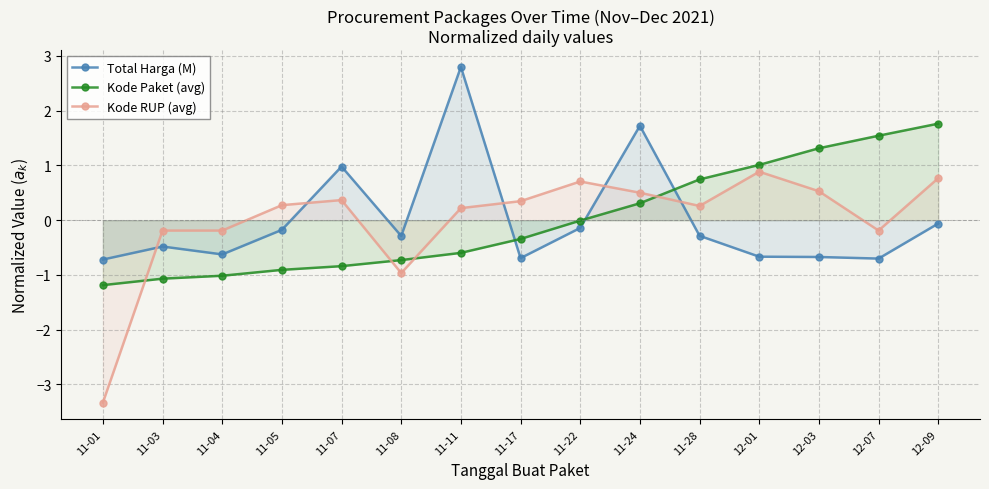

True or false: Kode RUP (avg) has a value of 0.3 at 11-28.

True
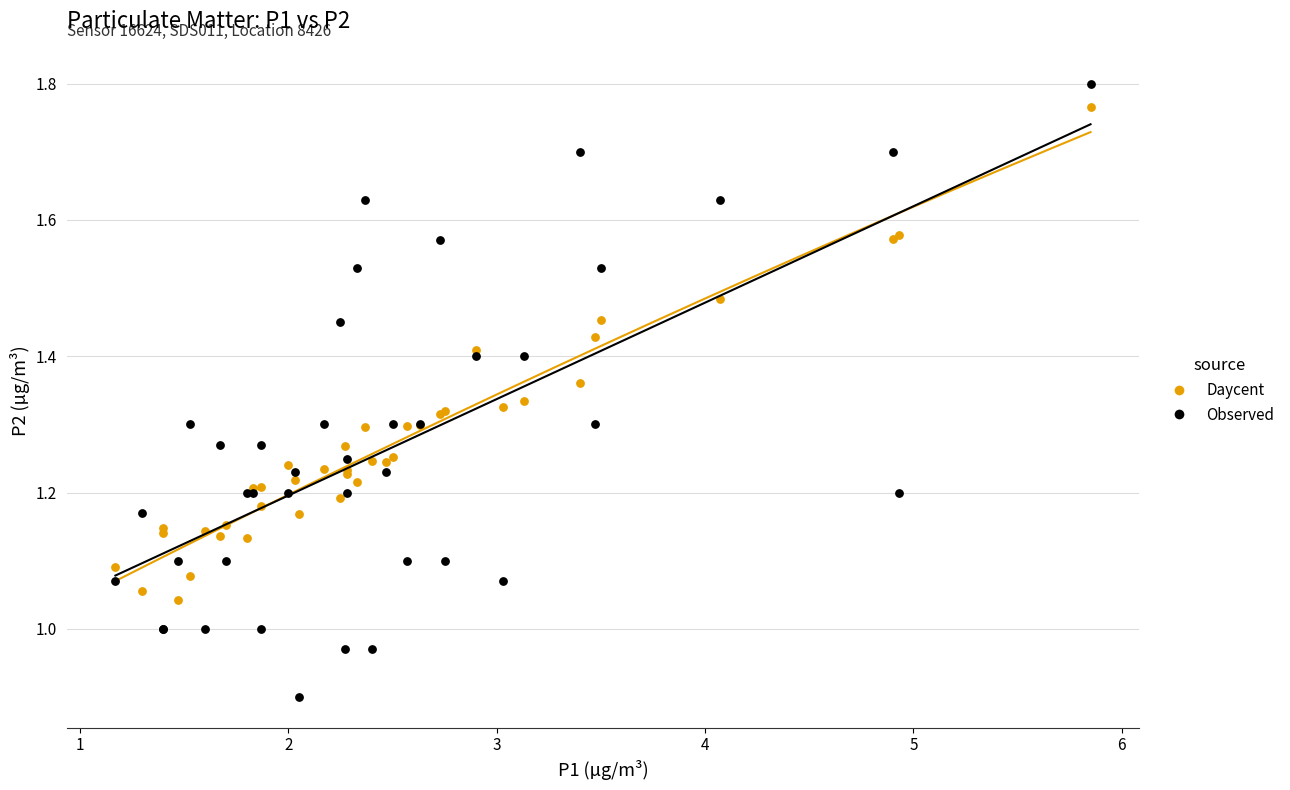

Which series has the widest spread of Y values?

Observed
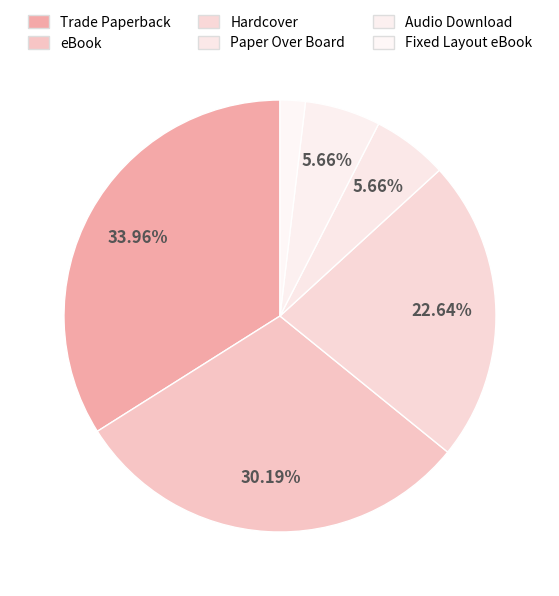

Count the number of slices in the pie.

6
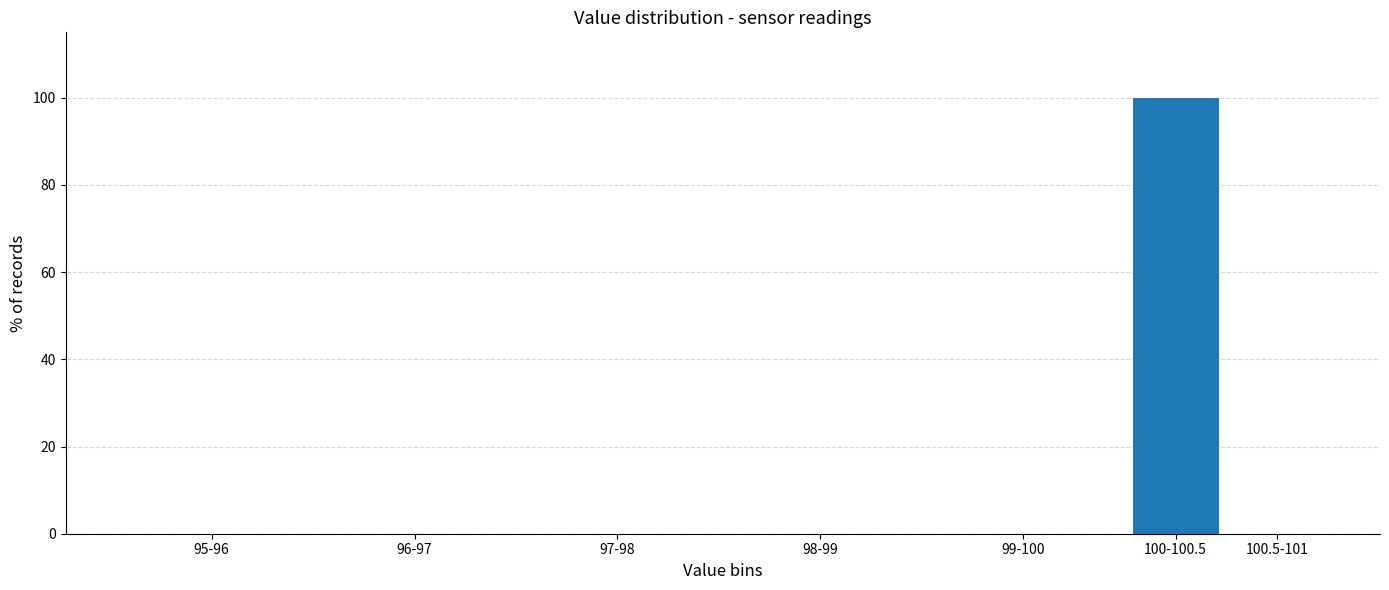

Reading left to right, what are all the values shown in this chart?

95-96=0	96-97=0	97-98=0	98-99=0	99-100=0	100-100.5=100	100.5-101=0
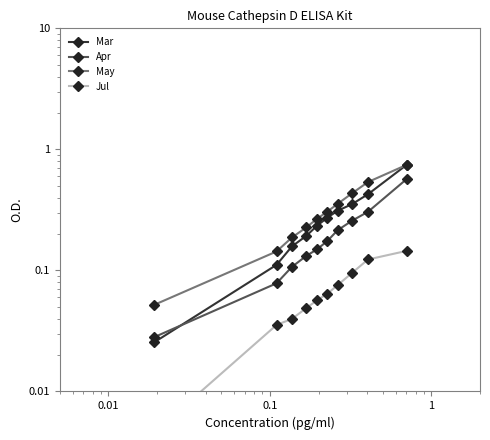

How many lines are shown in the chart?

4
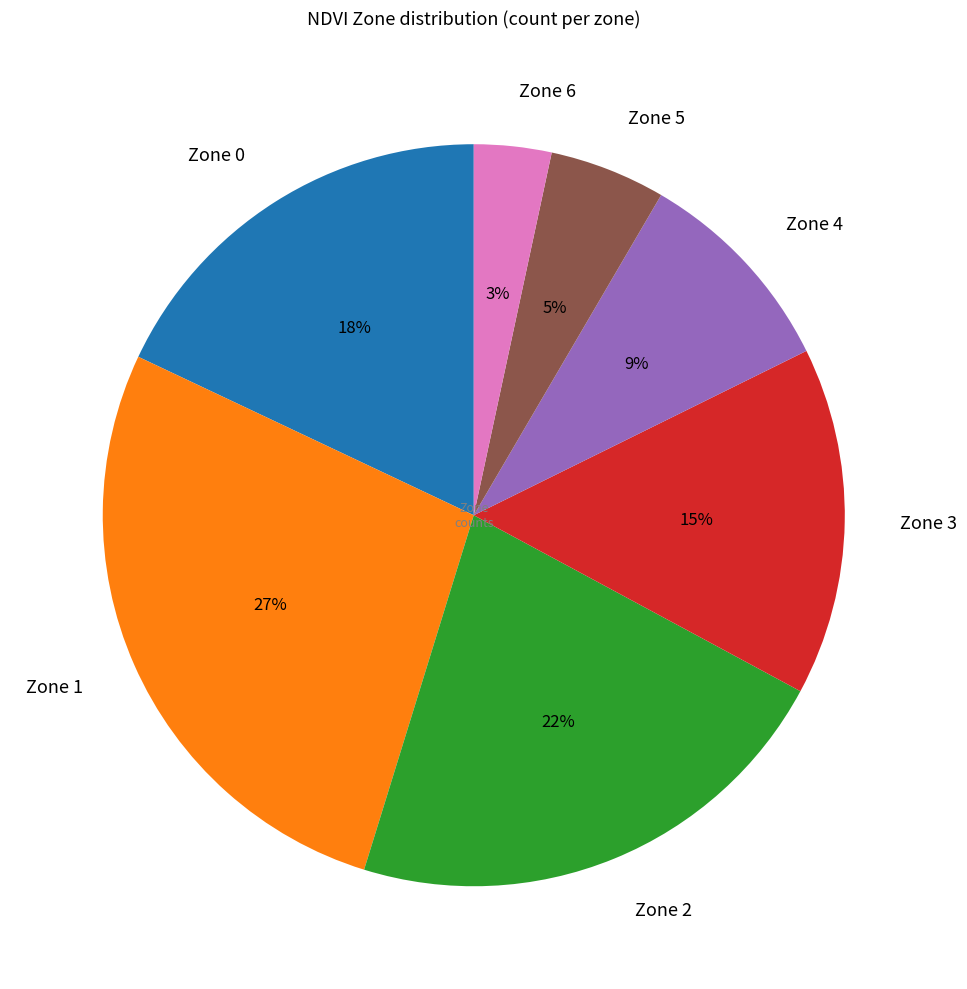

Which has a higher value, Zone 2 or Zone 3?

Zone 2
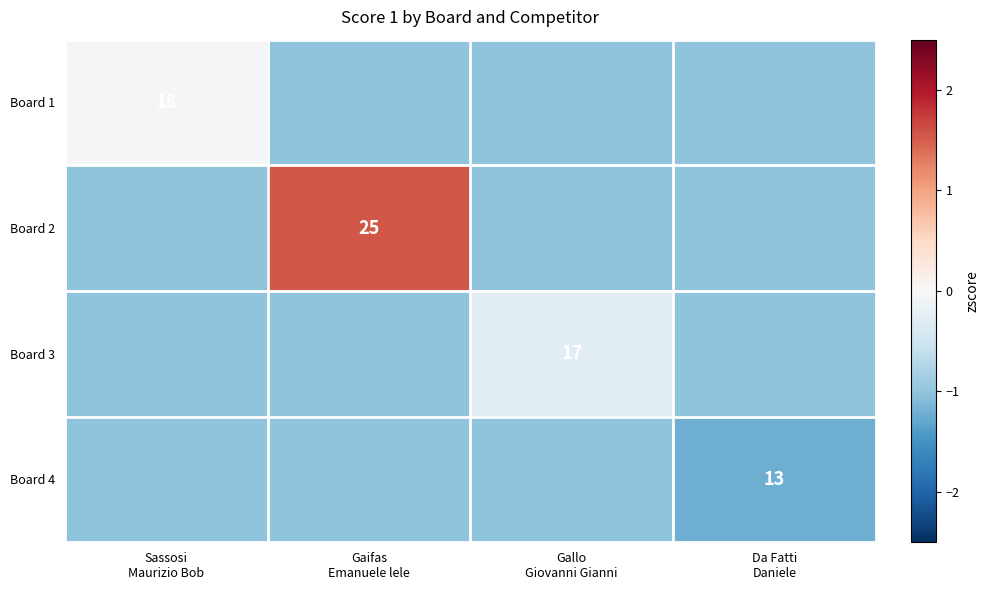

At which label is Board 3 closest to 0?

Gallo Giovanni Gianni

┄┄┄┄┄┄

◆ **WHAT TO DO**
Could you format every line of the items above as a JSON list of strings, with one string per line, skipping blank lines and leaving the pictures out?

◆ **ANSWER BOX**
[
  "True or false: Kode RUP (avg) has a value of 0.3 at 11-28.",
  "True",
  "Which series has the widest spread of Y values?",
  "Observed",
  "Count the number of slices in the pie.",
  "6",
  "Reading left to right, what are all the values shown in this chart?",
  "95-96=0\t96-97=0\t97-98=0\t98-99=0\t99-100=0\t100-100.5=100\t100.5-101=0",
  "How many lines are shown in the chart?",
  "4",
  "Which has a higher value, Zone 2 or Zone 3?",
  "Zone 2",
  "At which label is Board 3 closest to 0?",
  "Gallo Giovanni Gianni"
]